**Activity**
List the lines of this listing that hold the word "fractalNoise".

**Records for the task**
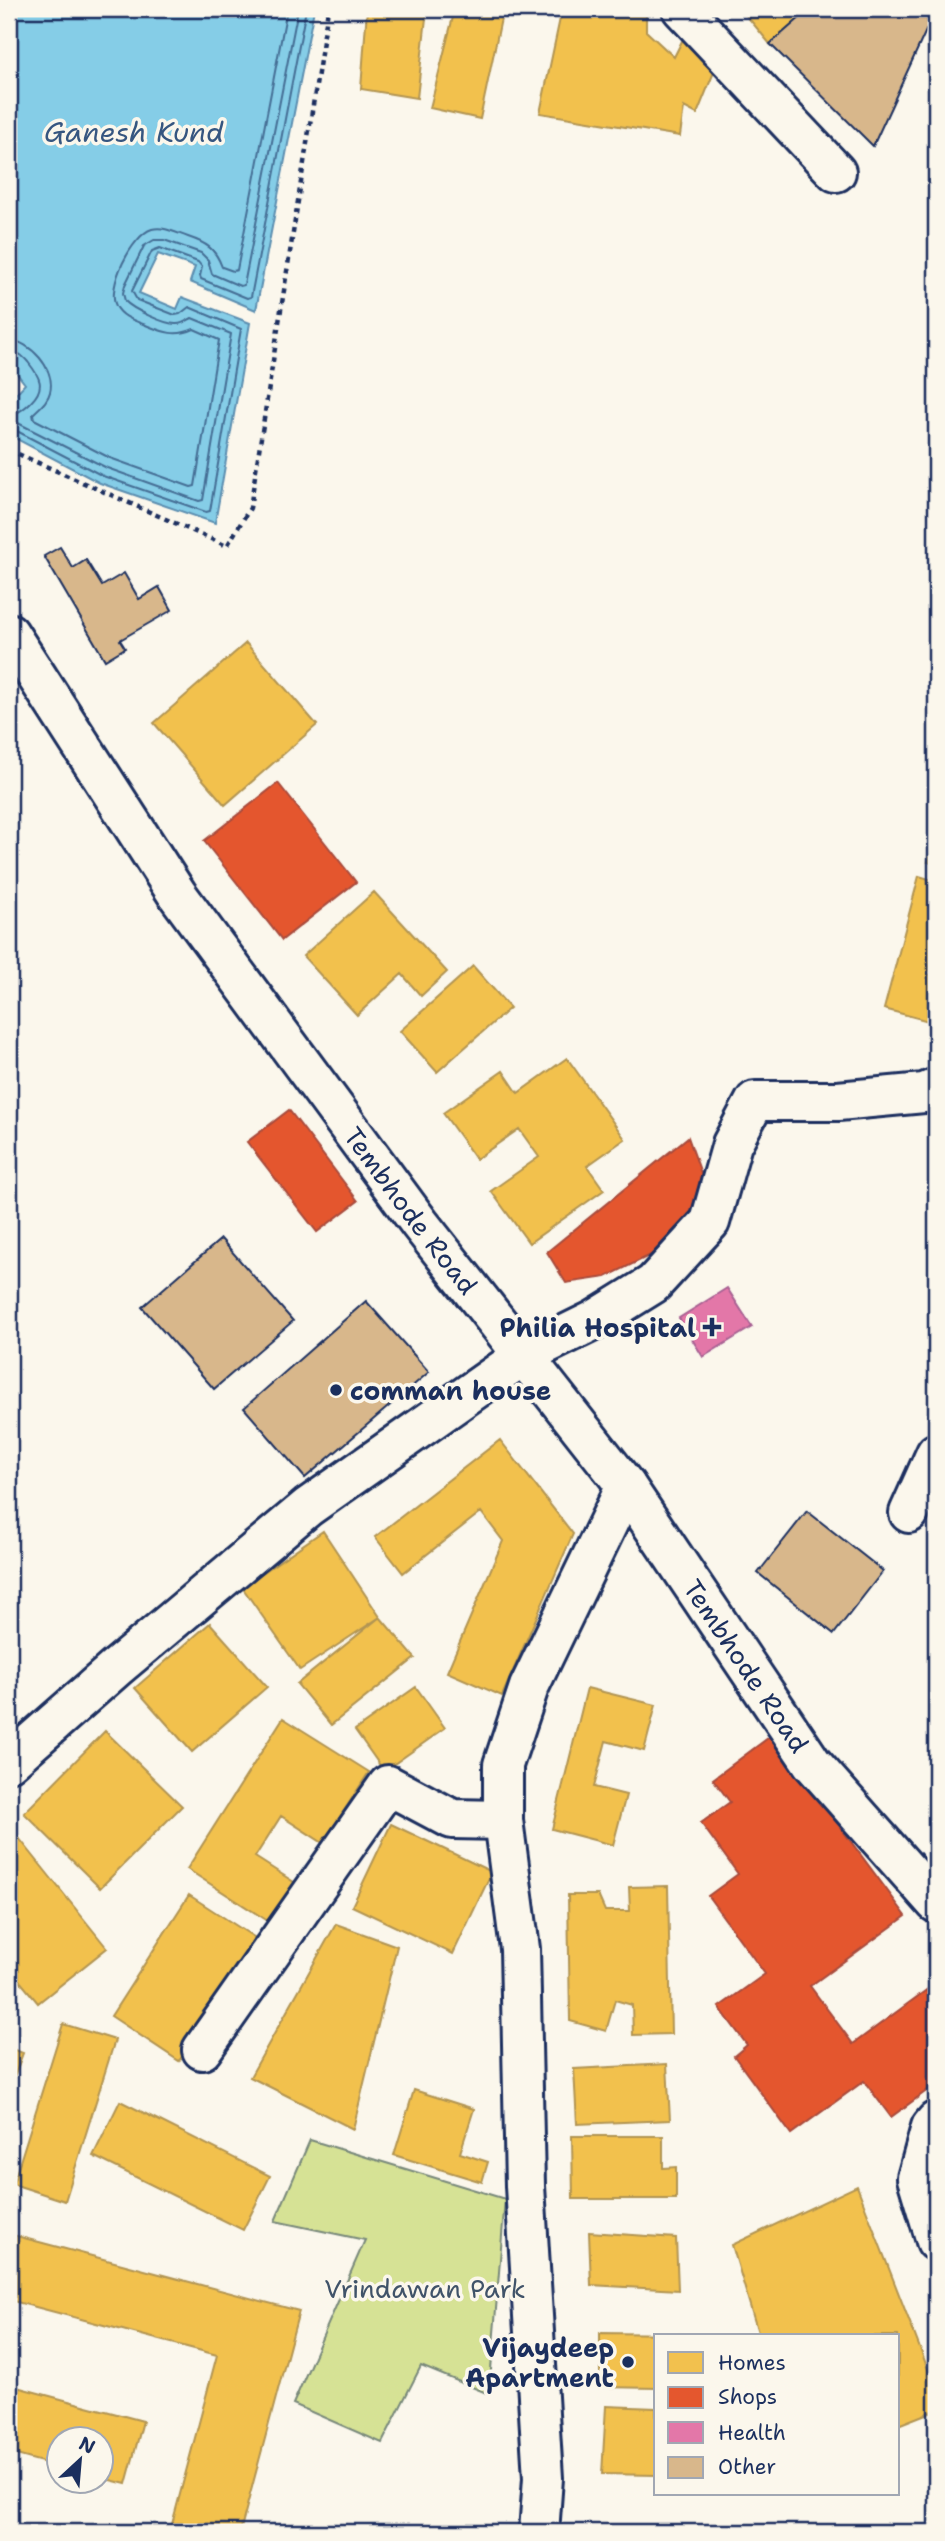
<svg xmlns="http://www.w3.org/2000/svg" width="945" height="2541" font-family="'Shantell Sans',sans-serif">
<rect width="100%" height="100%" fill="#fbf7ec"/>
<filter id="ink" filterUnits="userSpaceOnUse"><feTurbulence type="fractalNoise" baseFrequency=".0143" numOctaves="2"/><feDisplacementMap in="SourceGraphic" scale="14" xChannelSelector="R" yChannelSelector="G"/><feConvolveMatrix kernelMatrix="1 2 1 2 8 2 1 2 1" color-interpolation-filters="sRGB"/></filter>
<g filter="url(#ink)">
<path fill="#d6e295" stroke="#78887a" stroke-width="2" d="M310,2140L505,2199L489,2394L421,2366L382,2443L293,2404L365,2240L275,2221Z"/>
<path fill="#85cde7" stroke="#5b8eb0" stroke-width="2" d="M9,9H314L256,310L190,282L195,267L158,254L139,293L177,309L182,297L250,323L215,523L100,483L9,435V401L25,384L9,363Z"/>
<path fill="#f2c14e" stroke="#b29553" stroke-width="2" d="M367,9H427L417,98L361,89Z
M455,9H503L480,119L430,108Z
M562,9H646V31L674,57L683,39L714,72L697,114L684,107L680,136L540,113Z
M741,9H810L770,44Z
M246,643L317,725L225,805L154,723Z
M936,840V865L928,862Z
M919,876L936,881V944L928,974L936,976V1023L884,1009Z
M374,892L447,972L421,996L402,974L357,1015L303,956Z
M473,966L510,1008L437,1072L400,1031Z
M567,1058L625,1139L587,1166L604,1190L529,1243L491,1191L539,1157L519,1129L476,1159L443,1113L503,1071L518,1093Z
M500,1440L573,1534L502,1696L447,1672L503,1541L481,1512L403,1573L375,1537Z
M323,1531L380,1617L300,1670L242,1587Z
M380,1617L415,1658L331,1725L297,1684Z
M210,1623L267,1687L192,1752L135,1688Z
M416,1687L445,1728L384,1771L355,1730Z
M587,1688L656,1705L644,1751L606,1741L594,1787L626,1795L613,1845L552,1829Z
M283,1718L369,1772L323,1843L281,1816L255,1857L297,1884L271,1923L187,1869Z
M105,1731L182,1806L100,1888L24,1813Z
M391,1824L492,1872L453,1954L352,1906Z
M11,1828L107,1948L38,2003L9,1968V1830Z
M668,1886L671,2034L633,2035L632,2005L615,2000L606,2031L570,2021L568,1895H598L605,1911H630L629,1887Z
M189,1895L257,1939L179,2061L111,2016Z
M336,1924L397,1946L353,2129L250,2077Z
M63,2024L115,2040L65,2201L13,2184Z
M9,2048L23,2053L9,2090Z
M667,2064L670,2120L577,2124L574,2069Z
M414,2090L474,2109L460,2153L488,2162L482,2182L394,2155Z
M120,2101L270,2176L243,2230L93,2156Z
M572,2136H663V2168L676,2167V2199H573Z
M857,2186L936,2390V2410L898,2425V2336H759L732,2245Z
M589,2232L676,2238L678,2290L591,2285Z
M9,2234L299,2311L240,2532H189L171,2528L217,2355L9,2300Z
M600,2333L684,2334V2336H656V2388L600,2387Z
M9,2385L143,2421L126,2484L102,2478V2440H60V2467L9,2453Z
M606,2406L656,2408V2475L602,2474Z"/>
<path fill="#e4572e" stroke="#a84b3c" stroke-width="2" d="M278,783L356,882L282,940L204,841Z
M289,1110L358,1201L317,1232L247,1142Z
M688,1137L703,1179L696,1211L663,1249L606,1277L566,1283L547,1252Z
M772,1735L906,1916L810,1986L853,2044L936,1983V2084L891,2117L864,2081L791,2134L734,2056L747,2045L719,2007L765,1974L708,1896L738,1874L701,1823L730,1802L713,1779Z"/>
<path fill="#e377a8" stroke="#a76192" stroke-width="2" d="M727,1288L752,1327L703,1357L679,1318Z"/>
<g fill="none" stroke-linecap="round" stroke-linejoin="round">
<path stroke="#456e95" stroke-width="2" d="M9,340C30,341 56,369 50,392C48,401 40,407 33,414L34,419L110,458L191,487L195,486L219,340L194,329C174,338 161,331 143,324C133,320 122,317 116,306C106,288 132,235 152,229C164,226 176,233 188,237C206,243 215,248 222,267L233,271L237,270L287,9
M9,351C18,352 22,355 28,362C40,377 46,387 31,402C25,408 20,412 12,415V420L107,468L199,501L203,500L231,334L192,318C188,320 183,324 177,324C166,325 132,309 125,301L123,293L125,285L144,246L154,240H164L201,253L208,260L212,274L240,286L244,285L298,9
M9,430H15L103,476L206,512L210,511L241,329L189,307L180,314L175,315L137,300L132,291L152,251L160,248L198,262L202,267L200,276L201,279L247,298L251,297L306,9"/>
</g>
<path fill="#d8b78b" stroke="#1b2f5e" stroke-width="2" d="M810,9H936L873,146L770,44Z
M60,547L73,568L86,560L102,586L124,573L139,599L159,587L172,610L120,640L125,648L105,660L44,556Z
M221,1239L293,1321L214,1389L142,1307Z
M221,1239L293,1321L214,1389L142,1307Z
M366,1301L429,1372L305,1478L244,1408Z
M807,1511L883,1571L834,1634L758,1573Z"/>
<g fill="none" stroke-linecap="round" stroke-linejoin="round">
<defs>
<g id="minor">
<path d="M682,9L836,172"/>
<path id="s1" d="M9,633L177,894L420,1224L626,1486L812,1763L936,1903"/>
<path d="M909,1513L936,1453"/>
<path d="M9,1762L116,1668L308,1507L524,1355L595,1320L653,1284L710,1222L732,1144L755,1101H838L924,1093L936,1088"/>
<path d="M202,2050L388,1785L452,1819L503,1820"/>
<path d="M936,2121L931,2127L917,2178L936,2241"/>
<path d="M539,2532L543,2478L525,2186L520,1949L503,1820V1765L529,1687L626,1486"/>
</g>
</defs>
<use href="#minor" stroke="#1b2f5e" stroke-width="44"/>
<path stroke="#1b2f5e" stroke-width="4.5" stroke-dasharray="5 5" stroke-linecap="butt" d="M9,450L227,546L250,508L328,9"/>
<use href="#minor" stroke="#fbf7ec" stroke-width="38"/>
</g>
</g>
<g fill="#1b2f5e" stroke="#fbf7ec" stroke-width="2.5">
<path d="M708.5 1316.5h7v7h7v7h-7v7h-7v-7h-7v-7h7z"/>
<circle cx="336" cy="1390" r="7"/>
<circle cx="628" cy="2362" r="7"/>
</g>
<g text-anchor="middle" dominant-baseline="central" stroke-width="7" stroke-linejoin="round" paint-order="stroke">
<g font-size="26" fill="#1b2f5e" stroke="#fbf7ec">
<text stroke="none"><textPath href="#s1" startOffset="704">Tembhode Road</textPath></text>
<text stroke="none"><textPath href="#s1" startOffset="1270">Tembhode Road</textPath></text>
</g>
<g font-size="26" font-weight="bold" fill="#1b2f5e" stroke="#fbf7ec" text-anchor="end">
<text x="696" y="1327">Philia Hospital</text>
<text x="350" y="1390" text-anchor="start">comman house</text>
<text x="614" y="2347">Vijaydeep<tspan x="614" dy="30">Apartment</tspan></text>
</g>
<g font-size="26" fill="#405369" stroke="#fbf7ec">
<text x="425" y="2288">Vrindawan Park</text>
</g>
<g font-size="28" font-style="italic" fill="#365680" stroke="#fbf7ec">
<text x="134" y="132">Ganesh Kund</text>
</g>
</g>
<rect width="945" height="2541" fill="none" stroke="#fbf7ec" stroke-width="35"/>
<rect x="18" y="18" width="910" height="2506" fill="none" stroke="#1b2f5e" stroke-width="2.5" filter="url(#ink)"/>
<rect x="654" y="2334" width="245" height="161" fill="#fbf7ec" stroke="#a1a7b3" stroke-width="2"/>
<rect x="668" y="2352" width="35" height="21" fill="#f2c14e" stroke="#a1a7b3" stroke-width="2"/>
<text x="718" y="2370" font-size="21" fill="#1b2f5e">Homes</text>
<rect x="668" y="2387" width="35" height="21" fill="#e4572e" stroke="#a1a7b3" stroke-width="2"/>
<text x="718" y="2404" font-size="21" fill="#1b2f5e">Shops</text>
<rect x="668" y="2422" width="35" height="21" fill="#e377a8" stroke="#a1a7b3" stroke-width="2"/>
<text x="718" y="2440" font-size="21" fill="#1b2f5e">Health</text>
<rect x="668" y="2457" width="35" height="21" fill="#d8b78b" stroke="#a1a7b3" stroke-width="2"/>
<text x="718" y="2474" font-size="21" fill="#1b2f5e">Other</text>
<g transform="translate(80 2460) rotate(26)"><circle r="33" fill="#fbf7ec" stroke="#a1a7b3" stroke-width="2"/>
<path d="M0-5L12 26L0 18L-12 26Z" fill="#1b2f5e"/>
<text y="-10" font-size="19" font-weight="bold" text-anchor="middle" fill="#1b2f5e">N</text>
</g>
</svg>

---

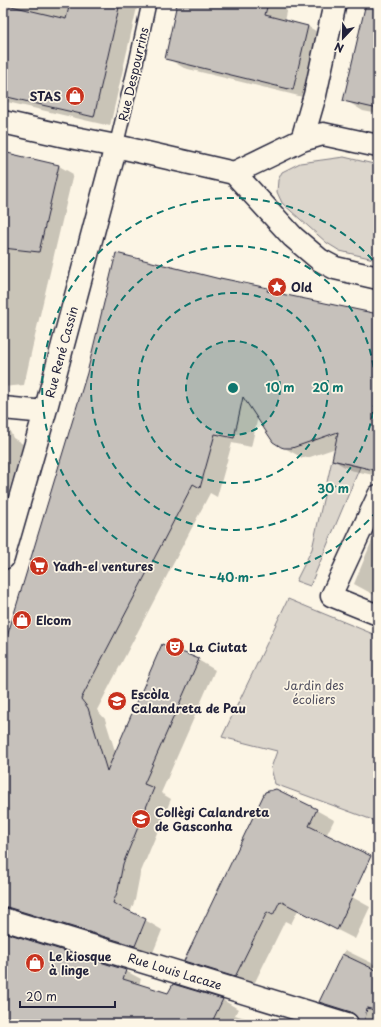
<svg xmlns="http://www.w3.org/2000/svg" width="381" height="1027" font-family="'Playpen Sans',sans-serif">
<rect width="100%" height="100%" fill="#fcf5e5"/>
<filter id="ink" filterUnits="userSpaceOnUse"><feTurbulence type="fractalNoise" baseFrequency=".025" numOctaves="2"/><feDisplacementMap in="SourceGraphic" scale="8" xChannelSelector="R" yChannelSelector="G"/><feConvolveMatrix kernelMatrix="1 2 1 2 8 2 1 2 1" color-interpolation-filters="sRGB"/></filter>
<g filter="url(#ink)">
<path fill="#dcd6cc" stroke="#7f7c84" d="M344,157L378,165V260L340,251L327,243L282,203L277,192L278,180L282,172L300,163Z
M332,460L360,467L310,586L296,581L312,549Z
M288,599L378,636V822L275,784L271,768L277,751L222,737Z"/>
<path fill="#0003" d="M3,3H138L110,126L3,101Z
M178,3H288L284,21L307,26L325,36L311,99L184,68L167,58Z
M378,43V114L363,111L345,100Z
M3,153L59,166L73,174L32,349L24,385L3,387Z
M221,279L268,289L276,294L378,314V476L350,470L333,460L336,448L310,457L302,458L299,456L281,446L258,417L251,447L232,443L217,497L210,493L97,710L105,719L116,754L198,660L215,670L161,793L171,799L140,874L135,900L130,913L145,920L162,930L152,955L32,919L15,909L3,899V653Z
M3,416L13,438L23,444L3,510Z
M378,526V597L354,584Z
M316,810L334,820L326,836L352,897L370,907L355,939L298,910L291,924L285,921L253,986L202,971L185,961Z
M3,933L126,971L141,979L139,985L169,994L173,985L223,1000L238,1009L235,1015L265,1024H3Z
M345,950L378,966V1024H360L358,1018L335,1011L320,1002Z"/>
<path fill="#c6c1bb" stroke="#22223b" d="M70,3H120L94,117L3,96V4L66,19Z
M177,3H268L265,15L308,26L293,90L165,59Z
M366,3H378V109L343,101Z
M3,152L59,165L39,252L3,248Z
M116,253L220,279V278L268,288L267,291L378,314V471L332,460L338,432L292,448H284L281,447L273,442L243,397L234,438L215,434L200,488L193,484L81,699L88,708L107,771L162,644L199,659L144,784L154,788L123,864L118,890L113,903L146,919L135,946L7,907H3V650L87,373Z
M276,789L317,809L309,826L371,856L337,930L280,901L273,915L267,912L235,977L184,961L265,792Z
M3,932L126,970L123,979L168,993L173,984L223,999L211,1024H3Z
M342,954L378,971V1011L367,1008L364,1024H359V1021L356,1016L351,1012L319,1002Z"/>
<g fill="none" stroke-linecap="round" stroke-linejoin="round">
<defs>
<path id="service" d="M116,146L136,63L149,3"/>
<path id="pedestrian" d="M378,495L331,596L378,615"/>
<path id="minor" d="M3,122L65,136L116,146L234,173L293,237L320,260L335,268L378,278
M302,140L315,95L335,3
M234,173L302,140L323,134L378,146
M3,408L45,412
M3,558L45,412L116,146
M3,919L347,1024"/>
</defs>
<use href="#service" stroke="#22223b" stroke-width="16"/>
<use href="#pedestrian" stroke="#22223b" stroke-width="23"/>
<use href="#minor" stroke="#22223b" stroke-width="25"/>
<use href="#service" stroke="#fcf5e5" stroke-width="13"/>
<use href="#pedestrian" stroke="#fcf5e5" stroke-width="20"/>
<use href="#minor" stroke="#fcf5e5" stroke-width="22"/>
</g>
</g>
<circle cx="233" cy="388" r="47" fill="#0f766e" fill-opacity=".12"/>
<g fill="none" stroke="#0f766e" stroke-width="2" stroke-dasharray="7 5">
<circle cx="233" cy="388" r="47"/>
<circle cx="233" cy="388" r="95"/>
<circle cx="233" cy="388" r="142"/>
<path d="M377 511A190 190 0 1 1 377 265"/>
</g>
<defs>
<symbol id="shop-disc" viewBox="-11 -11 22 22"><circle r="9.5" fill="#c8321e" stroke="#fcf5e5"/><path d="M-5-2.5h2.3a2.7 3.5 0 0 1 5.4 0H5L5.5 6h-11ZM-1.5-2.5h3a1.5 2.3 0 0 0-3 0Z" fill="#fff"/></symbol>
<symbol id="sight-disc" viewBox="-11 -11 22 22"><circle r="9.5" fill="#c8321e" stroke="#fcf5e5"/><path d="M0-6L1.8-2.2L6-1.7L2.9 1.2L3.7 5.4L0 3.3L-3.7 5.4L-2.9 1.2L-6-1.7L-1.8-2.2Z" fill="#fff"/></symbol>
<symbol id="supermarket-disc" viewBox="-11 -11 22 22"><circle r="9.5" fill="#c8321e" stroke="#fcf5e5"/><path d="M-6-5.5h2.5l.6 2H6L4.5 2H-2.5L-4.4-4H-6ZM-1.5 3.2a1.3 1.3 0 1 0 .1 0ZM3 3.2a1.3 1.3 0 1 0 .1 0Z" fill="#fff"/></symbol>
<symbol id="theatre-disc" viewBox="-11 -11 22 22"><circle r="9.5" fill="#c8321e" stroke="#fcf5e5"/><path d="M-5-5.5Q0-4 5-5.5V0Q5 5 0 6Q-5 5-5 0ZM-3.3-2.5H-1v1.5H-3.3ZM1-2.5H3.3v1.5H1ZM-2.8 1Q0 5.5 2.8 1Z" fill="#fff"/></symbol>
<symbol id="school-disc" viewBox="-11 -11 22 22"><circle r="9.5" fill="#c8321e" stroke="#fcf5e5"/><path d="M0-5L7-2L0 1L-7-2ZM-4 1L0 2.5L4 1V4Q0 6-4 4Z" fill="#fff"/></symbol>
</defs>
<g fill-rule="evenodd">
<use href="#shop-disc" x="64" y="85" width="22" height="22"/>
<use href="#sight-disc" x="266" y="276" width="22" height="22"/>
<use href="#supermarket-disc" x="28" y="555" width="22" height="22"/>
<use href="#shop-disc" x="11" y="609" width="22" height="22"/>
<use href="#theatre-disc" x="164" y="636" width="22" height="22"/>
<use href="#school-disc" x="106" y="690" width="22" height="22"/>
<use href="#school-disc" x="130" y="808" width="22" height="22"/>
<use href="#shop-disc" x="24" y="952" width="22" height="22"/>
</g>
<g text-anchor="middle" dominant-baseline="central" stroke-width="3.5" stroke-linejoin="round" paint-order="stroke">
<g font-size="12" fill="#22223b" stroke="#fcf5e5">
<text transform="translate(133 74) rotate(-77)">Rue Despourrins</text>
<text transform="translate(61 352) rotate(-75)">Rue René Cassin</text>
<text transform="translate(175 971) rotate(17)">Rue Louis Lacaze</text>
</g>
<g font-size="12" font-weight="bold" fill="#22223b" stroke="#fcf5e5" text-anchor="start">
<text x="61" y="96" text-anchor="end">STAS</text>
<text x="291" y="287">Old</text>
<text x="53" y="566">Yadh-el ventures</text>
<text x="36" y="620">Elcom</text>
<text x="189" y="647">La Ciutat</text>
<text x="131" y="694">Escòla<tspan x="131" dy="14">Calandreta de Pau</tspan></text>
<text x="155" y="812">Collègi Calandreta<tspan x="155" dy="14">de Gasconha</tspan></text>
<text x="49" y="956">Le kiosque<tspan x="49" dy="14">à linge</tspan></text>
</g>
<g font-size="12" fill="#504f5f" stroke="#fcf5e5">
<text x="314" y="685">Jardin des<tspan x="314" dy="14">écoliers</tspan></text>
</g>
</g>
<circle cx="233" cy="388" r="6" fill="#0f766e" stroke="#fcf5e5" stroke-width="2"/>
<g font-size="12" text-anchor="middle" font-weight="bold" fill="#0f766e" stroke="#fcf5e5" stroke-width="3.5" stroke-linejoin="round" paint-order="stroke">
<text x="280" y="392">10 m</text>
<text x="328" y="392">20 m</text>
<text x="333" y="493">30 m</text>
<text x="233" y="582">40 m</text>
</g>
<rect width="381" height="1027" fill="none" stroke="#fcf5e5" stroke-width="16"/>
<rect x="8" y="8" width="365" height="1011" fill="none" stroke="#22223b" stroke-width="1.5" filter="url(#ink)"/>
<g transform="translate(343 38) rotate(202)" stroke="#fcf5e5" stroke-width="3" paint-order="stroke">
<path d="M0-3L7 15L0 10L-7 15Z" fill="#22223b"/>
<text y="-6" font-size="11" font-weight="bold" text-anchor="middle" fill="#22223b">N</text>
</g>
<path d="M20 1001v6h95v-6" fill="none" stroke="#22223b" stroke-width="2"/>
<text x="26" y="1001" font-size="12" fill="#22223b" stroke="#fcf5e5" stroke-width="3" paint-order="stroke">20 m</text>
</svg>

**Solution**
<filter id="ink" filterUnits="userSpaceOnUse"><feTurbulence type="fractalNoise" baseFrequency=".0143" numOctaves="2"/><feDisplacementMap in="SourceGraphic" scale="14" xChannelSelector="R" yChannelSelector="G"/><feConvolveMatrix kernelMatrix="1 2 1 2 8 2 1 2 1" color-interpolation-filters="sRGB"/></filter>
<filter id="ink" filterUnits="userSpaceOnUse"><feTurbulence type="fractalNoise" baseFrequency=".025" numOctaves="2"/><feDisplacementMap in="SourceGraphic" scale="8" xChannelSelector="R" yChannelSelector="G"/><feConvolveMatrix kernelMatrix="1 2 1 2 8 2 1 2 1" color-interpolation-filters="sRGB"/></filter>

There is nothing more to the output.